Distributed Estimation of Gaussian Correlations
This addresses a fundamental communication bottleneck in distributed statistical estimation, with incremental improvements in constructiveness and extensions to broader settings.
The paper tackles the problem of distributed estimation of cross-correlation matrices between two remotely located parties with limited communication, showing that for Gaussian distributions, simple unbiased estimators achieve a variance of (1-ρ²)/(2k ln 2), matching prior non-constructive results, and extends this to vector cases and unknown distributions with variance decaying at least as O(1/k).
We study a distributed estimation problem in which two remotely located parties, Alice and Bob, observe an unlimited number of i.i.d. samples corresponding to two different parts of a random vector. Alice can send $k$ bits on average to Bob, who in turn wants to estimate the cross-correlation matrix between the two parts of the vector. In the case where the parties observe jointly Gaussian scalar random variables with an unknown correlation $ρ$, we obtain two constructive and simple unbiased estimators attaining a variance of $(1-ρ^2)/(2k\ln 2)$, which coincides with a known but non-constructive random coding result of Zhang and Berger.
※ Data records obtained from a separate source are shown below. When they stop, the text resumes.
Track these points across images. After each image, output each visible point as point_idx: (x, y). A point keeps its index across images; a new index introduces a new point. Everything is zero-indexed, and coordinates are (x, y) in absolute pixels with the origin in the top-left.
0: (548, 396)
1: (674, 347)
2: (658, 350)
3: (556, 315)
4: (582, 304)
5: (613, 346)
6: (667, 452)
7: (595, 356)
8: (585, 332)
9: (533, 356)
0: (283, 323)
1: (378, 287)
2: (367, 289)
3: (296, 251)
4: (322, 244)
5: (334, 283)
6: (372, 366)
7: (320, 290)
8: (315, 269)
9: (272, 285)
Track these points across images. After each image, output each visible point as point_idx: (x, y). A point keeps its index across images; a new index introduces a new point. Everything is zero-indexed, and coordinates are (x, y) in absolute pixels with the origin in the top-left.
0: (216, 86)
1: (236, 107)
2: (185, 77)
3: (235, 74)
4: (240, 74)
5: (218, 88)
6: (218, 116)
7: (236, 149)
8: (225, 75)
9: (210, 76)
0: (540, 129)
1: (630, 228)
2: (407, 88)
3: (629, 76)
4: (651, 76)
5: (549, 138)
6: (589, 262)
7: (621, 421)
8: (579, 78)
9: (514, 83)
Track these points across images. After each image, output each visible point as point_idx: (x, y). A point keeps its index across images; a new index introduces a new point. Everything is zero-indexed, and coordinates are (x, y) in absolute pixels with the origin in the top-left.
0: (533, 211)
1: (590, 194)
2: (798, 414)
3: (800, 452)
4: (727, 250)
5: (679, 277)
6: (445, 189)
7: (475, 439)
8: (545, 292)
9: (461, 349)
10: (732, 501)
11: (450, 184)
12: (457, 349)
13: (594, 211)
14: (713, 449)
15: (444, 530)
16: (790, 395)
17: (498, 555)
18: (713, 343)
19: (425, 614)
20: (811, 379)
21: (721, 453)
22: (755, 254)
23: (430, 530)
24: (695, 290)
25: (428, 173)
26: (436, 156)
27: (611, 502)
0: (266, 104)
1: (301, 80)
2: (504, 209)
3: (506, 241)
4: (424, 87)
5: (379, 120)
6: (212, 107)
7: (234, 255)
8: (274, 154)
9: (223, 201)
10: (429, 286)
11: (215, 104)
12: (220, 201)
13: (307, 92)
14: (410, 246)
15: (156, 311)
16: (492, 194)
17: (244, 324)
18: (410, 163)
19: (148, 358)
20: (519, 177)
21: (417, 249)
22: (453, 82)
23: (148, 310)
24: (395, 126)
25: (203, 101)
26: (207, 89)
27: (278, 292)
We extend our approach to the vector Gaussian case, which has not been treated before, and construct an estimator that is uniformly better than the scalar estimator applied separately to each of the correlations. We then show that the Gaussian performance can essentially be attained even when the distribution is completely unknown. This in particular implies that in the general problem of distributed correlation estimation, the variance can decay at least as $O(1/k)$ with the number of transmitted bits. This behavior, however, is not tight: we give an example of a rich family of distributions for which local samples reveal essentially nothing about the correlations, and where a slightly modified estimator attains a variance of $2^{-Ω(k)}$.